FACUA-Consumidores en Acción informa sobre la orden de retirada de varios lotes de aspirinas efervescentes de 400 mg, en su presentación de 10 y 20 comprimidos, aspirinas granulado 500 mg, en su presentación de 10 y 20 sobres y de Actrón compuesto comprimidos efervescentes 267 mg, en su presentación de 20 comprimidos. En los tres casos, los lotes se han retirado debido al mal acondicionamiento primario de estos medicamentos, que podrían haber agujereado los envases que los contienen. Los tres medicamentos son fabricados y distribuidos por los laboratorios Bayer.
En el caso de Aspirina 400 mg/204 mg comprimidos efervescentes, en su presentación de diez comprimidos, los lotes afectados son: BTAJ091 y BTAJ090, ambos con fecha de caducidad de 07 de 2019. Para Aspirina 400 mg/204 mg comprimidos efervescentes, en su presentación de veinte comprimidos, los lotes afectados son: BTAJ0A0, BTAJ0A1 y BTAJ0A2, los tres con fecha de caducidad de 07 de 2019 y para el Actrón compuesto 267 mg/133 mg/40 mg comprimidos efervescentes, en su presentación de veinte comprimidos, los lotes son: BTAGW03, BTAGW04, con fecha de caducidad de 02/2019 y BTAHAV0, BTAHAV2, BTAHAV3, BTAHBP0, BTAHBP1, BTAHBP2, BTAHBP3, BTAHBP4, BTAHBP5 y BTAHBP5, todos con fecha de caducidad de 03 de 2019.
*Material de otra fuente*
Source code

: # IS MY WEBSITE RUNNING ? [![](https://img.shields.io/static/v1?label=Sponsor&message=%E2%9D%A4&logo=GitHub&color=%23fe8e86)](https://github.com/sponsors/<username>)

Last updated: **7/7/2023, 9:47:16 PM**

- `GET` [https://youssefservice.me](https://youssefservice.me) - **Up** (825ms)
La Agencia Española de Medicamentos y Productos Sanitarios (Aemps) ha clasificado esta alerta como de clase 3, de riesgo poco elevado para la salud de los usuarios.
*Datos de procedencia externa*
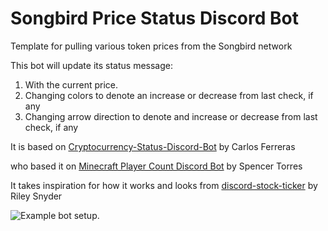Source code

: # Songbird Price Status Discord Bot

Template for pulling various token prices from the Songbird network

This bot will update its status message:
1. With the current price.
2. Changing colors to denote an increase or decrease from last check, if any
3. Changing arrow direction to denote and increase or decrease from last check, if any

It is based on [Cryptocurrency-Status-Discord-Bot](https://github.com/cferreras-zz/Cryptocurrency-Status-Discord-Bot) by Carlos Ferreras

who based it on [Minecraft Player Count Discord Bot](https://github.com/SpencerTorres/Minecraft-Player-Count-Discord-Bot) by Spencer Torres

It takes inspiration for how it works and looks from [discord-stock-ticker](https://github.com/rssnyder/discord-stock-ticker) by Riley Snyder

![Example bot setup.](https://images2.imgbox.com/79/b2/iVPxlKO4_o.jpg)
Por otro lado, los lotes afectados de Aspirina 500 mg granulado, en su presentación de diez sobres, son: BTT16WA, BTT17GJ, con fecha de caducidad de 03 de 2017 y BTT1B2W, con fecha de caducidad de 01/2018. En el caso de Aspirina 500 granulado, en su presentación de veinte sobres, los lotes afectados son: BTT179F, con fecha de caducidad 03/2017; BTT17NX, con fecha de caducidad 06/2017; BTT19DF, con fecha de caducidad 09/2017; BTT1B5S, con fecha de caducidad 01/2018 y BTT1E89, con fecha de caducidad 11/2018.
En este caso, la Aemps clasifica la alerta como de clase 2, esto es, de riesgo medio para la salud de los usuarios.
En todos los casos, la agencia ha ordenado la retirada del mercado de todas las unidades distribuidas de los lotes afectados y su devolución al laboratorio por los cauces habituales.